La lógica oculta detrás de los gritos infantiles
González explica, en una de sus publicaciones más comentadas, que la erupción de estas emociones intensas en los niños de primera edad es, en realidad, una manifestación de sufrimiento. Podría ser frustración, cansancio, miedo o cualquier emoción que no saben gestionar ni comunicar con palabras con la misma claridad que nosotros. (Sí, nosotros también nos preguntamos cómo no lo habíamos visto antes con tanta claridad).
Reaccionar a esta llamada de auxilio con gritos o una actitud alterada no solo no soluciona nada, sino que suele empeorar drásticamente la situación. El niño se siente menos comprendido, más solo y, por lo tanto, su malestar se intensifica. Es un error común que, aunque humano y comprensible en la frustración, podemos corregir con las herramientas adecuadas y la perspectiva correcta.
El niño que tiene una rabieta está sufriendo. Lo que necesita no son tus gritos, sino tu atención y tu consuelo.
La solución definitiva, según el pediatra, pasa por adoptar una actitud completamente opuesta. Cuando la rabieta estalla, es vital recordar que es nuestro hijo, que está sufriendo. Necesita nuestra atención plena y nuestro consuelo, una voz baja y, sobre todo, tiempo. Dar tiempo permite que la tormenta emocional pase y el niño, poco a poco, recupere la calma por sí mismo.

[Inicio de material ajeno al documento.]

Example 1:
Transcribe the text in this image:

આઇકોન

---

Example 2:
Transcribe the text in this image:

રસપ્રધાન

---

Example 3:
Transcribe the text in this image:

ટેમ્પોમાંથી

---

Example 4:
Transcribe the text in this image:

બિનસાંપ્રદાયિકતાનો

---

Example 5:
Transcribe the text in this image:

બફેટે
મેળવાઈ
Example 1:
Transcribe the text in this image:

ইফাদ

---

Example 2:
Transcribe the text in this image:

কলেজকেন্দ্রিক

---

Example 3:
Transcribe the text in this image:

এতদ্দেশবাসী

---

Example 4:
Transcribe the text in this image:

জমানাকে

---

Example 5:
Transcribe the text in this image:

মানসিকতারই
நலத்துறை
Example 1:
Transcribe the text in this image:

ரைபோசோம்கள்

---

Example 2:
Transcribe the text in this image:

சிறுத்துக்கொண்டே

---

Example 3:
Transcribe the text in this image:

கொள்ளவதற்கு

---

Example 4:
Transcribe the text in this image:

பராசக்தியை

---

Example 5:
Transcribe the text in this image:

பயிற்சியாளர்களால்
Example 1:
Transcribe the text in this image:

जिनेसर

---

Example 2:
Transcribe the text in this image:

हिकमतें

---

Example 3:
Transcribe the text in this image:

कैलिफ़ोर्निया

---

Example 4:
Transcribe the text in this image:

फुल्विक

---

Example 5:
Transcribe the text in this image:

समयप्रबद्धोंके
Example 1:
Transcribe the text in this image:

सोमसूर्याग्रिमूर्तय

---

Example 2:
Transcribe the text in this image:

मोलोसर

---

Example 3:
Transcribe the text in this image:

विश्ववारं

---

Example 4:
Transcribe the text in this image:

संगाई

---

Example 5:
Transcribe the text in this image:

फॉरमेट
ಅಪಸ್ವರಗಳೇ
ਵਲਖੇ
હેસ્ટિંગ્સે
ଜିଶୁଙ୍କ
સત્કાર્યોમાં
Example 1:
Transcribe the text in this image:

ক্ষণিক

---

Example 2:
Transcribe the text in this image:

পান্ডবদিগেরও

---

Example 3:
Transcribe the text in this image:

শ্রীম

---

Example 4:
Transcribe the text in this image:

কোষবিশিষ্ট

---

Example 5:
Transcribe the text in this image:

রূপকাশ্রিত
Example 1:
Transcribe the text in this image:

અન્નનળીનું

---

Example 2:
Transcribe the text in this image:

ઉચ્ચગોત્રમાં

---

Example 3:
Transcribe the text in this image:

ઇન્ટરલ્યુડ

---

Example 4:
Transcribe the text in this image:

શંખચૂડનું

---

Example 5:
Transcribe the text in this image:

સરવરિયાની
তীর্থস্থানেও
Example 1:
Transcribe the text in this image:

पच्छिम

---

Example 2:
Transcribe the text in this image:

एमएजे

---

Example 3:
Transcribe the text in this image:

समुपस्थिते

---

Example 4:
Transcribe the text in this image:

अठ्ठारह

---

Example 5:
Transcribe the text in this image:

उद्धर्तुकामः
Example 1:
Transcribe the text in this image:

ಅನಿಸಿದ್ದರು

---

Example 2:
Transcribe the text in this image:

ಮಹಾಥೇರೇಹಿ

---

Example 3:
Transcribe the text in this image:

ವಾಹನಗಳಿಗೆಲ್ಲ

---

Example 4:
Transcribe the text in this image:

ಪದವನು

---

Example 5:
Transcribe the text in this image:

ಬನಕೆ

Este enfoque no solo contribuye a la resolución de la rabieta actual, sino que, a largo plazo, es una inversión inestimable en la inteligencia emocional de nuestros pequeños. Aprenden que sus emociones son válidas, que tienen derecho a expresarlas y que nosotros estamos allí para acompañarlos, creando un vínculo de confianza imprescindible que les hará sentir seguros ante cualquier desafío.
Más allá de la rabieta: una guía para la vida
González es realista y nos advierte: no podemos evitar todas las rabietas, ni siquiera aquellas que nos quedan grabadas en la memoria (las más «virales» en nuestro ámbito doméstico). Pero sí podemos cambiar radicalmente nuestra reacción. Lo más importante es entender que estos episodios son parte de una etapa de desarrollo, una fase. Él mismo señala con un toque de humor que, cuando los hijos llegan a los cinco años, las rabietas disminuyen, pero llegan «otras cosas divertidas, como la adolescencia».

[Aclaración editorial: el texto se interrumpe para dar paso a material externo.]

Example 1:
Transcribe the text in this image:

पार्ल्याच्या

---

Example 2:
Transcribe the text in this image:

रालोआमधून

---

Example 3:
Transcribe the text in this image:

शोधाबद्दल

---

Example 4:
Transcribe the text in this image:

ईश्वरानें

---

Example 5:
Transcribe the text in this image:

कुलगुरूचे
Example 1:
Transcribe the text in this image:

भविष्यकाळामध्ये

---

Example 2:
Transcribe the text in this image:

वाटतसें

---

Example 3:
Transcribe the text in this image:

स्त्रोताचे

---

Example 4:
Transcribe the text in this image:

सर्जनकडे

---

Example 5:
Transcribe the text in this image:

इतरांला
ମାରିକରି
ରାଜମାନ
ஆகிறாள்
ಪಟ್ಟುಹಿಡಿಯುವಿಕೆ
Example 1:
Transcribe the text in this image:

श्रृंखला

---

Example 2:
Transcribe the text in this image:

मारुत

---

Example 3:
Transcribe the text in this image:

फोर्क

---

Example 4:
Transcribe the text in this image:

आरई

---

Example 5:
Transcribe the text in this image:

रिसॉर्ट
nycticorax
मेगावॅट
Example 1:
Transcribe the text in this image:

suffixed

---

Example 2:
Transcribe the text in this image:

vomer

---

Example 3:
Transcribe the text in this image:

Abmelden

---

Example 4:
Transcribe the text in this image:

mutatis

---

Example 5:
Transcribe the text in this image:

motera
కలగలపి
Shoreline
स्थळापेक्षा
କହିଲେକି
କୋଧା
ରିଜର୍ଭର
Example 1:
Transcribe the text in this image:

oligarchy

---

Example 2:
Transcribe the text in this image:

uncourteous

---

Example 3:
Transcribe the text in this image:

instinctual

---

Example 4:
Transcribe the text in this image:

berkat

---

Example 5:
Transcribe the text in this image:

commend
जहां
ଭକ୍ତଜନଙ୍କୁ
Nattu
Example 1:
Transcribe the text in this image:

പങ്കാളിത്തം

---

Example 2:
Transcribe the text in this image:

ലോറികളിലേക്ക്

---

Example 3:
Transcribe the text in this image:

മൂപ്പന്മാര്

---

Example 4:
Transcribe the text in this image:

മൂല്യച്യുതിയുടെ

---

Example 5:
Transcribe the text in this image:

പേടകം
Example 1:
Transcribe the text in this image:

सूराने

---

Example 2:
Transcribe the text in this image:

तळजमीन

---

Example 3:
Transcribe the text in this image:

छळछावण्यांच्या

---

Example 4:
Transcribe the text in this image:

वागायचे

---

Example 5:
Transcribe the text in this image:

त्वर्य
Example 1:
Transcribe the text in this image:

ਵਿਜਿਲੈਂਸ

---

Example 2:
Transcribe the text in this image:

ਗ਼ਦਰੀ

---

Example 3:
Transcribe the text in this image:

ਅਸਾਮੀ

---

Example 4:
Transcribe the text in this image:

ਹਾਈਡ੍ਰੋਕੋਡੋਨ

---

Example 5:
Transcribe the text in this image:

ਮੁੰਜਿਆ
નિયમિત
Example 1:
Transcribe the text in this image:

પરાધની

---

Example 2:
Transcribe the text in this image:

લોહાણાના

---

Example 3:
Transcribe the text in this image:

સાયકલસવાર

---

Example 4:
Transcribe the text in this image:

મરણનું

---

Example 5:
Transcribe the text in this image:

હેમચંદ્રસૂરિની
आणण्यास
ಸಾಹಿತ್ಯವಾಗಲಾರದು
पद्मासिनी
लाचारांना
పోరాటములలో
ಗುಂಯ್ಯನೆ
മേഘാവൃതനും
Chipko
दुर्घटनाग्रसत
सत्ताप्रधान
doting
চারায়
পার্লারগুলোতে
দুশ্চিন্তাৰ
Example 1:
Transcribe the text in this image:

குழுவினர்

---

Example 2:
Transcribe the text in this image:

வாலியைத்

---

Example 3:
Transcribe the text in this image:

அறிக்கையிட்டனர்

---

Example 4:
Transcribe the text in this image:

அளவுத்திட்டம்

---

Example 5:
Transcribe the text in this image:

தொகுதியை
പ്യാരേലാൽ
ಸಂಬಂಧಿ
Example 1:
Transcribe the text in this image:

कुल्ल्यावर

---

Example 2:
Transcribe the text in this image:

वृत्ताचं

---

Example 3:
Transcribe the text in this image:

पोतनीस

Esto nos lleva a una reflexión más profunda sobre nuestro papel como padres y madres. Nuestra tarea no es solo apagar fuegos inmediatos, sino actuar como una guía constante y un apoyo de seguridad incondicional para nuestro hijo. Desde los primeros llantos hasta los desafíos y grandes dilemas de la adolescencia, nuestros hijos necesitan vernos como su refugio, la persona en quien pueden confiar ciegamente cuando el mundo se les hace grande e incomprensible.
Entender la rabieta como una expresión de malestar y responder con empatía es el primer paso de un truco que va mucho más allá del momento presente. Es construir una base sólida para la gestión emocional futura, enseñándoles a reconocer y expresar sus sentimientos de manera saludable, y a saber que no están solos en este camino complejo de crecer y descubrir el mundo.

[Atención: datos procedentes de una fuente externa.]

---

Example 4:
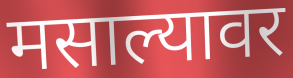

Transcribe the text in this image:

मसाल्यावर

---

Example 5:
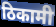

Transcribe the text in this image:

ठिकामी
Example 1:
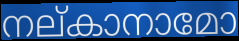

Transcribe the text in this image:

നല്കാനാമോ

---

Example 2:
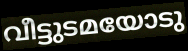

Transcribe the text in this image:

വീട്ടുടമയോടു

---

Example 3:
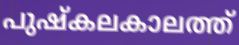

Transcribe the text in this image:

പുഷ്കലകാലത്ത്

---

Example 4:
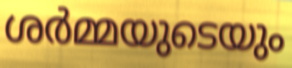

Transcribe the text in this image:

ശർമ്മയുടെയും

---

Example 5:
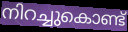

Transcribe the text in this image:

നിറച്ചുകൊണ്ട്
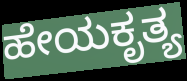
ಹೇಯಕೃತ್ಯ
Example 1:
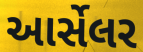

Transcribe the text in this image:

આર્સેલર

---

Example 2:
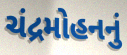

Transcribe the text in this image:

ચંદ્રમોહનનું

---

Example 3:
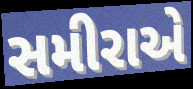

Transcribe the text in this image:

સમીરાએ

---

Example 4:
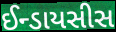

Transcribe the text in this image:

ઈન્ડાયસીસ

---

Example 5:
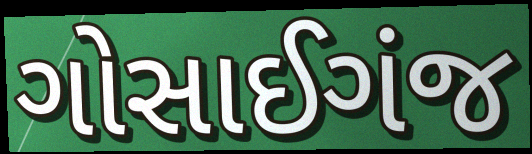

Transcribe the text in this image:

ગોસાઈગંજ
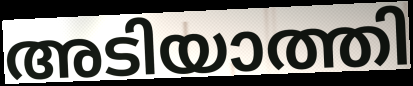
അടിയാത്തി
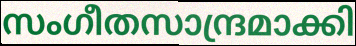
സംഗീതസാന്ദ്രമാക്കി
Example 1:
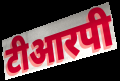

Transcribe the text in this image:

टीआरपी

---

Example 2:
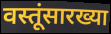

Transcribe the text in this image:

वस्तूंसारख्या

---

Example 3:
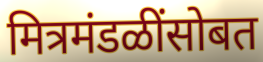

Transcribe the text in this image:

मित्रमंडळींसोबत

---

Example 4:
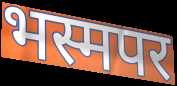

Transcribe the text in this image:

भस्मपर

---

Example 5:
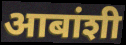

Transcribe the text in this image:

आबांशी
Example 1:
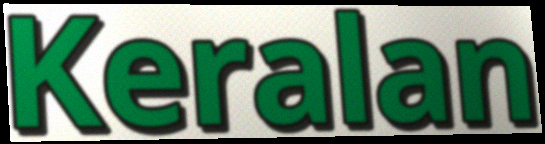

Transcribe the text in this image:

Keralan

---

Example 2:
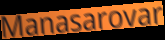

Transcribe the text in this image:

Manasarovar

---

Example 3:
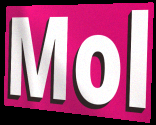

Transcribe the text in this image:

Mol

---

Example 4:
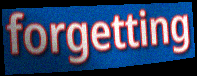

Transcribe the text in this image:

forgetting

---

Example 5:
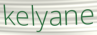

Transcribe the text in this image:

kelyane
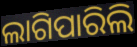
ଲାଗିପାରିଲି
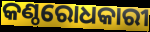
କଣ୍ଠରୋଧକାରୀ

No esperes al próximo episodio de gritos y lágrimas para aplicar esta sabiduría. La próxima rabieta puede estar a la vuelta de la esquina, en el supermercado, en el parque o en casa en un instante. Tener este conocimiento a mano es una herramienta poderosa, una auténtica solución para ti y para el bienestar emocional a largo plazo de toda la familia. El momento de actuar es ahora, de incorporar este cambio de perspectiva en tu día a día.
Ha quedado claro que esta información no es un simple artículo, sino una auténtica guía para momentos de tensión, un recurso definitivo que te permitirá transformar un momento de crisis en una oportunidad de conexión con tu hijo. ¿Quién no quería tener este secreto oculto antes?